Bells are fine, just maybe turn em down?
Students have a tendency to become fixated on whatever is most important in their lives. Presentations, papers, work, upcoming finals and applying for graduate schools are on everyone’s mind right now, but surprisingly something else has managed to weasel its way into the collective conscious of the student body.
Even if for only a few minutes every hour.
Students, teachers and faculty members all seem to have their own opinions on the return of the Woodruff bells.
“It seems like everyone in Woodruff hates them,” one student claims. “If I make it before the last bell rings, I’m technically not late!” one teacher justifies as she hurriedly enters the room. Perhaps the most telling of all, students have timed the 4:30 tolling of the bells at seven minutes long.
The school has immense pride in these bells, particularly at midday when they chime the school’s alma mater. They seem to harken back to a time when life was simpler and not everyone had immediate access to the time on their cellphones. Maybe the fact they are now seen as an annoyance to some indicates how much time has changed, literally and figuratively.
The bells are part of our school’s heritage as one of the oldest institutions in the country, and their ever-so-slightly-but-distinctly-out-of-tune chimes point to the fact that time has changed things, but that we have met the challenge of keeping up with those changes.
This idea of pride in our long-standing academic traditions would be undeniably valid, were it not for one fact students point to: the bells are not actually bells, but a large speaker. This in mind, it seems very strange that the bells are intentionally tuned slightly off. Are we trying to mimic times past with the new tools technology has given us? Is the return of the chimes not a monument to the advancement of the college, but a wish for the return of the old days?

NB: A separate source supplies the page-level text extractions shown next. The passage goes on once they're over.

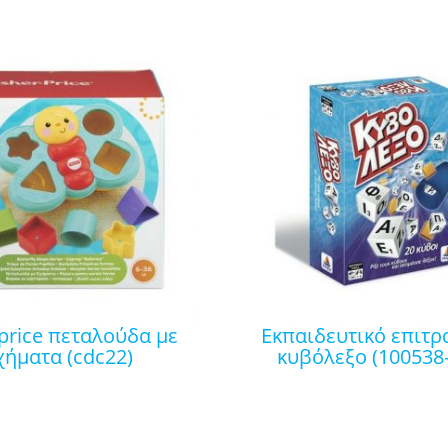
εκπαιδευτικό επιτραπέζιο
χήματα (cdc22)
κυβόλεξο (100538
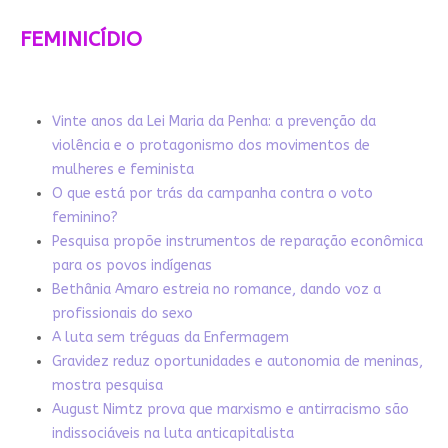
FEMINICÍDIO
Vinte anos da Lei Maria da Penha: a prevenção da
violência e o protagonismo dos movimentos de
mulheres e feminista
O que está por trás da campanha contra o voto
feminino?
Pesquisa propõe instrumentos de reparação econômica
para os povos indígenas
Bethânia Amaro estreia no romance, dando voz a
profissionais do sexo
A luta sem tréguas da Enfermagem
Gravidez reduz oportunidades e autonomia de meninas,
mostra pesquisa
August Nimtz prova que marxismo e antirracismo são
indissociáveis na luta anticapitalista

No matter how much depth or shallowness you view the bells with, one thing is for certain — they are incredibly loud. Teachers have adapted by either talking louder over them or simply waiting until they finish to continue the lesson. Is it a good thing that the chimes have become a bother?
We at the Spartan appreciate very much what the college is trying to do here in keeping alive a tradition that is dying out. The chimes should remind us all that we didn’t always have immediate access to everything, a fact we have absolutely taken for granted. The sense of nostalgia is irrefutable, but it unfortunately seems to have aggravated some. Perhaps students and teachers alike should take this as a lesson to stop every once in a while and focus on something outside themselves. Maybea simple decrease in volume would be all it would take for this shift to occur.